Work to complete ->
1: Rewrite the Kimmeridgian passage between "Stratigraphic definition" and "the North Sea.", inclusive, putting "oil" in place of "petroleum".
2: According to the Kimmeridgian passage, which French geologist introduced the stage's name into the literature?

In the geologic timescale, the Kimmeridgian is an age in the Late Jurassic Epoch and a stage in the Upper Jurassic Series. It spans the time between 157.3 ± 1.0 Ma and 152.1 ± 0.9 Ma (million years ago). The Kimmeridgian follows the Oxfordian and precedes the Tithonian.

Stratigraphic definition
The Kimmeridgian Stage takes its name from the village of Kimmeridge on the Dorset coast, England. The name was introduced into the literature by French geologist Alcide d'Orbigny in 1842. The Kimmeridge Clay Formation takes its name from the same type location (although this formation extends from the Kimmeridgian stage of the Upper Jurassic into the Lower Cretaceous). It is the source for about 95% of the petroleum in the North Sea.

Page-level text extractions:
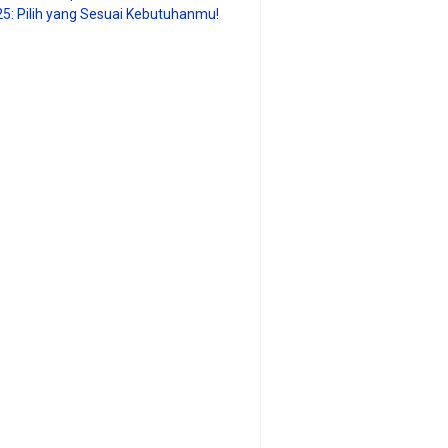
25: Pilih yang Sesuai Kebutuhanmu!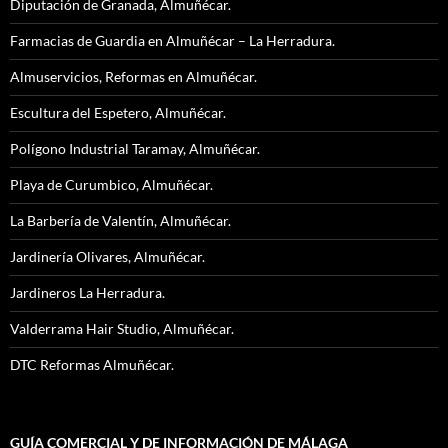
Diputación de Granada, Almuñécar.
Farmacias de Guardia en Almuñécar – La Herradura.
Almuservicios, Reformas en Almuñécar.
Escultura del Espetero, Almuñécar.
Polígono Industrial Taramay, Almuñécar.
Playa de Curumbico, Almuñécar.
La Barbería de Valentín, Almuñécar.
Jardinería Olivares, Almuñécar.
Jardineros La Herradura.
Valderrama Hair Studio, Almuñécar.
DTC Reformas Almuñécar.
GUÍA COMERCIAL Y DE INFORMACIÓN DE MÁLAGA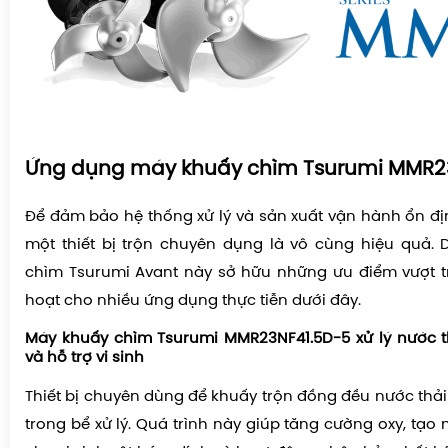
Ứng dụng máy khuấy chìm Tsurumi MMR2
Để đảm bảo hệ thống xử lý và sản xuất vận hành ổn địn
một thiết bị trộn chuyên dụng là vô cùng hiệu quả.
chìm Tsurumi Avant này sở hữu những ưu điểm vượt tr
hoạt cho nhiều ứng dụng thực tiễn dưới đây.
Máy khuấy chìm Tsurumi MMR23NF41.5D-5 xử lý nước t
và hỗ trợ vi sinh
Thiết bị chuyên dùng để khuấy trộn đồng đều nước thải
trong bể xử lý. Quá trình này giúp tăng cường oxy, tạo 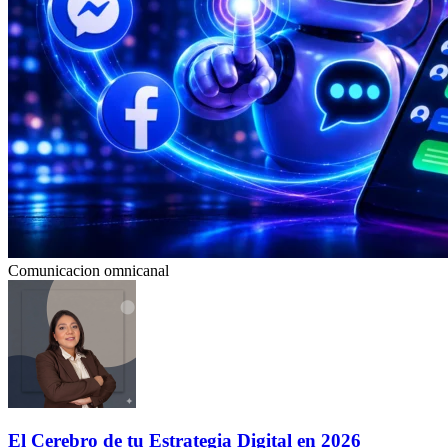
Comunicacion omnicanal
El Cerebro de tu Estrategia Digital en 2026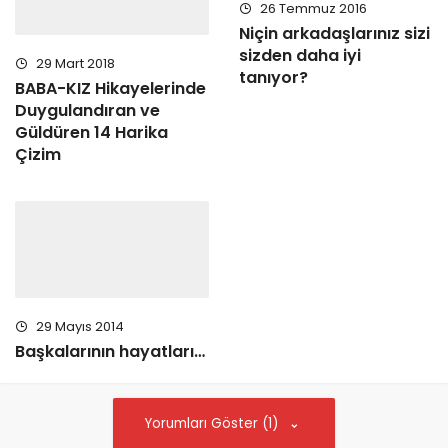
26 Temmuz 2016
BABA-KIZ Hikayelerinde
Niçin arkadaşlarınız sizi
Duygulandıran ve
sizden daha iyi
Güldüren 14 Harika
tanıyor?
Çizim
29 Mayıs 2014
Başkalarının hayatları…
Yorumları Göster (1)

Written answers ->
1:
Stratigraphic definition
The Kimmeridgian Stage takes its name from the village of Kimmeridge on the Dorset coast, England. The name was introduced into the literature by French geologist Alcide d'Orbigny in 1842. The Kimmeridge Clay Formation takes its name from the same type location (although this formation extends from the Kimmeridgian stage of the Upper Jurassic into the Lower Cretaceous). It is the source for about 95% of the oil in the North Sea.

2: Alcide d'Orbigny introduced it in 1842.